Each Monday I post the next excerpt from my 2001 Book "Hoover’s Vision." Here is the next section. To read it from the start, you can begin here: hooversworld.com/archives/2938 . In rereading the section below, I could not help but notice that one of my "complaints" — that fiction is rarely illustrated — has changed dramatically in the intervening 8 years. Today bookstores are full of graphic and illustrated novels. Someone got creative and it has been a huge hit!
Every day when we get out of bed, most of us are on a track — our old habits, our usual way of thinking, our comfortable routine. We follow that track wherever it leads.
I started TravelFest hoping to change the way the world interacted with the travel business. I did not succeed, as the industry took enormous turns that I did not anticipate, including the collapse of the airline ticket commission structure. (A reminder that creating new companies from scratch is a risky business, no matter how much homework you do.) But that’s a story for another book. The story I want to tell here is how I believed that one of the nice side-effects of the success of TravelFest would be a chance for me to see the world, as I had always hoped. Just by attending the annual travel agents’ conferences, I would eventually see every continent and every part of the world. In short, I had my life mapped out in front of me and knew where it was headed.
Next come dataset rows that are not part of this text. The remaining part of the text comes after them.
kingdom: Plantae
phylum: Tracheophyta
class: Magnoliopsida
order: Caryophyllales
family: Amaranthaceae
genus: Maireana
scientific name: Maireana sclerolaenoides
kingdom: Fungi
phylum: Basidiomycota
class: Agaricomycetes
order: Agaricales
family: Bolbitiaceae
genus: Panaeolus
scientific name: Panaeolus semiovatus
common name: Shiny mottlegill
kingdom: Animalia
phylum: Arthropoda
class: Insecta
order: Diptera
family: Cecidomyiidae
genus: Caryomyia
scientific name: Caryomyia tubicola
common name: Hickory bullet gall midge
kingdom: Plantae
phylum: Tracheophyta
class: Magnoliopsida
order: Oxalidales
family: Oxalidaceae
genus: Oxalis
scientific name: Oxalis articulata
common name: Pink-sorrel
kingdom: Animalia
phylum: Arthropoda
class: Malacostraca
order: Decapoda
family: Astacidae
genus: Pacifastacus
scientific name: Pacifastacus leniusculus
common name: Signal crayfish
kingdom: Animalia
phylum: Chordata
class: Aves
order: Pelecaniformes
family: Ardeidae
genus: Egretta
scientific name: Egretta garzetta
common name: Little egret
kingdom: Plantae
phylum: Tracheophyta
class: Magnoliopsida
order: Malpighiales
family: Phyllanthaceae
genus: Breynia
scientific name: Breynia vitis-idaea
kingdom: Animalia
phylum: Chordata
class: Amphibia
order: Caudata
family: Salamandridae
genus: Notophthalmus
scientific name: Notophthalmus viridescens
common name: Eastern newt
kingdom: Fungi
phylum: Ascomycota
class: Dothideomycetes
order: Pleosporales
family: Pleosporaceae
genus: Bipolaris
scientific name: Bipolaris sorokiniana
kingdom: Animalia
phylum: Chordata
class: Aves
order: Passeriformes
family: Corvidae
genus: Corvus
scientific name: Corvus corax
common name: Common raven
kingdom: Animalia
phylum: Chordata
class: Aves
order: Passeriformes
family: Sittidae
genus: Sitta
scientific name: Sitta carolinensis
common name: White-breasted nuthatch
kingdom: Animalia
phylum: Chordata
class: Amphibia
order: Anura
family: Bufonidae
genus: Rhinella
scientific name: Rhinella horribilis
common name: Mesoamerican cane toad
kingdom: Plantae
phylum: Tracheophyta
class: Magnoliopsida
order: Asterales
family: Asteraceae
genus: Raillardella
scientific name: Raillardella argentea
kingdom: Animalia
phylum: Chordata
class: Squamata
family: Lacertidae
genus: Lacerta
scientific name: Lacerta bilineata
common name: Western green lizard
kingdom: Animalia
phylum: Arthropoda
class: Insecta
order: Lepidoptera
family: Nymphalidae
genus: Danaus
After TravelFest failed to achieve the goals I had set and I moved on with my life, I also slowly realized that I would not see the world the way I had hoped. My first reaction was, “Drat! Now I’ll never see the world.” Of course, this was baloney, but it was a human reaction to being put off my course. When one strategy fails, it is simply time to start thinking of another route to our goal. The bottom line is that we must always be ready to substitute a new path for the old one, always ready to change directions, to take a detour, while keeping our eye on our destination, our goal.
Even the most creative people often get stuck in their ruts, not being truly creative in the broadest sense of the word:
I am not disparaging all those rock groups that use only guitars, keyboard, and drums — my life would be much diminished if Eric Clapton and his two friends had not formed Cream. Nor am I saying we should boycott architects who don’t use color on their buildings. But if we occasionally take a step sideways, if we take the path less traveled five percent of the time, if we at least glance around us as we make our way through life, then we have a dramatically improved shot at making breakthroughs. A shot at discovering great things, at leading great enterprises, at turning dreams into reality. Only by thinking about the unexpected, by looking for the undone thing, can we really jump the track and create a whole new vision.
We all get into ruts. This book is about exploring, about getting out of ruts. I recommend that we all take more classes and learn every day. But if you are already going to night classes and have been doing so for years, then that is your rut. Skip some classes and drive through Alabama or Montana—or a unique neighborhood like New York’s Harlem. You’ll learn something surprising.
Charles Kettering was the engineering wizard at General Motors before World War II. He did more inventing than any American except Edison. Kettering started a company called Dayton Engineering Laboratories Company (DELCO) in his hometown of Dayton, Ohio, then sold it to GM. His new boss, Alfred Sloan, made him head of science at GM and wanted him to move to an office in Detroit. Kettering wouldn’t move, so every week he drove US Highway 25 between Dayton and Detroit. Others who drove the same stretch marveled at how Kettering made the trip hours faster than they did. When they asked him how he did it, he admitted that he detoured around small towns. He spent most of his time on country roads, not the main road. “You never get anywhere going the obvious way,” he said.
We usually only consider a tiny fraction of the possibilities available to us. At any given moment, you could be doing any one of millions of different things. You could be sailing the Nile, reading Dickens, watching sports on TV, painting a picture of your dog, or praying. Open your mind to the possibilities. Most of the excuses about why we can’t do this or that — not enough time, not enough money, not enough skill — are silly and can be overcome if the desire is strong enough.